[[ Data listing open ]]

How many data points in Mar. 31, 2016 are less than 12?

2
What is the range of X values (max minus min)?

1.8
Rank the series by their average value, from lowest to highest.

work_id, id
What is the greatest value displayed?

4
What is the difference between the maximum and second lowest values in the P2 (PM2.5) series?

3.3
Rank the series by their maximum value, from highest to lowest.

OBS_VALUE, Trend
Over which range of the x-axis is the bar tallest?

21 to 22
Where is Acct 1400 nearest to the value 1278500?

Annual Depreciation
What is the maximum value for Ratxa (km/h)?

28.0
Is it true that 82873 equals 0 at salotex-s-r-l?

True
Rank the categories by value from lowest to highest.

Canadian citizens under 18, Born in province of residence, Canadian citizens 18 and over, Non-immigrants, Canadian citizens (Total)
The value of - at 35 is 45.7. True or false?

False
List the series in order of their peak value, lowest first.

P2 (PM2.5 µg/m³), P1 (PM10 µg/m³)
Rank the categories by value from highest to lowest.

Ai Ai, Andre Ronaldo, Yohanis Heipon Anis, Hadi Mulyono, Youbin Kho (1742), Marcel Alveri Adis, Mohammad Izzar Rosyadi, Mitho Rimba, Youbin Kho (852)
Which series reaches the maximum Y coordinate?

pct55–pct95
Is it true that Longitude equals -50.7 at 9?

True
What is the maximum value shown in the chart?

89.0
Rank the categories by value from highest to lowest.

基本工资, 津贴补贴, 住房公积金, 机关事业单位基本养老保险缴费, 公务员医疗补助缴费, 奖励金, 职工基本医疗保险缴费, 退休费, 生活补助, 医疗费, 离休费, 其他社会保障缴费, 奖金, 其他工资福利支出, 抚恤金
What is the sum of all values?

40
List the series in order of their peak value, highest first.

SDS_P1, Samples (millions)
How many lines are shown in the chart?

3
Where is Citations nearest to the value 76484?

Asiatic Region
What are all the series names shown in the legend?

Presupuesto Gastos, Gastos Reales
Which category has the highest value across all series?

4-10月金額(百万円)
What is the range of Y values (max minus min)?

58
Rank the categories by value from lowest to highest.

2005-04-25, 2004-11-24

[[ Data listing closed ]]

• Job item: Copy all of the data above word for word, keeping every line unchanged.

• Result of the exercise:
How many data points in Mar. 31, 2016 are less than 12?

2
What is the range of X values (max minus min)?

1.8
Rank the series by their average value, from lowest to highest.

work_id, id
What is the greatest value displayed?

4
What is the difference between the maximum and second lowest values in the P2 (PM2.5) series?

3.3
Rank the series by their maximum value, from highest to lowest.

OBS_VALUE, Trend
Over which range of the x-axis is the bar tallest?

21 to 22
Where is Acct 1400 nearest to the value 1278500?

Annual Depreciation
What is the maximum value for Ratxa (km/h)?

28.0
Is it true that 82873 equals 0 at salotex-s-r-l?

True
Rank the categories by value from lowest to highest.

Canadian citizens under 18, Born in province of residence, Canadian citizens 18 and over, Non-immigrants, Canadian citizens (Total)
The value of - at 35 is 45.7. True or false?

False
List the series in order of their peak value, lowest first.

P2 (PM2.5 µg/m³), P1 (PM10 µg/m³)
Rank the categories by value from highest to lowest.

Ai Ai, Andre Ronaldo, Yohanis Heipon Anis, Hadi Mulyono, Youbin Kho (1742), Marcel Alveri Adis, Mohammad Izzar Rosyadi, Mitho Rimba, Youbin Kho (852)
Which series reaches the maximum Y coordinate?

pct55–pct95
Is it true that Longitude equals -50.7 at 9?

True
What is the maximum value shown in the chart?

89.0
Rank the categories by value from highest to lowest.

基本工资, 津贴补贴, 住房公积金, 机关事业单位基本养老保险缴费, 公务员医疗补助缴费, 奖励金, 职工基本医疗保险缴费, 退休费, 生活补助, 医疗费, 离休费, 其他社会保障缴费, 奖金, 其他工资福利支出, 抚恤金
What is the sum of all values?

40
List the series in order of their peak value, highest first.

SDS_P1, Samples (millions)
How many lines are shown in the chart?

3
Where is Citations nearest to the value 76484?

Asiatic Region
What are all the series names shown in the legend?

Presupuesto Gastos, Gastos Reales
Which category has the highest value across all series?

4-10月金額(百万円)
What is the range of Y values (max minus min)?

58
Rank the categories by value from lowest to highest.

2005-04-25, 2004-11-24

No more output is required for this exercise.